*TASK STATEMENT*
Starting with the line that contains "their favorite aspects of the Geographic Detective Academy?**", copy out each line through the end of the entries below, exactly as written, and nothing else.

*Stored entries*
↓

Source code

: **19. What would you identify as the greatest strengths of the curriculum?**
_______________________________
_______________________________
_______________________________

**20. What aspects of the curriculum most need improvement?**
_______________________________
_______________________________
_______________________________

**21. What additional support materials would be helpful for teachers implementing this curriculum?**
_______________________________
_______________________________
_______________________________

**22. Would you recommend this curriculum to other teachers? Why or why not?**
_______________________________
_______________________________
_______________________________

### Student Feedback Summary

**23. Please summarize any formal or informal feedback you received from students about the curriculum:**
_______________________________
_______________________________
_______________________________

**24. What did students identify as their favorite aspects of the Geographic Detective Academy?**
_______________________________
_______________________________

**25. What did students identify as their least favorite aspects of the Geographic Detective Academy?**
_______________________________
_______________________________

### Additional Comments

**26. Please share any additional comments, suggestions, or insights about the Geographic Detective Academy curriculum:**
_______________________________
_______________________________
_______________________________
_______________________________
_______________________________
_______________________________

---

↑

*ANSWER SECTION*
**24. What did students identify as their favorite aspects of the Geographic Detective Academy?**
_______________________________
_______________________________

**25. What did students identify as their least favorite aspects of the Geographic Detective Academy?**
_______________________________
_______________________________

### Additional Comments

**26. Please share any additional comments, suggestions, or insights about the Geographic Detective Academy curriculum:**
_______________________________
_______________________________
_______________________________
_______________________________
_______________________________
_______________________________

---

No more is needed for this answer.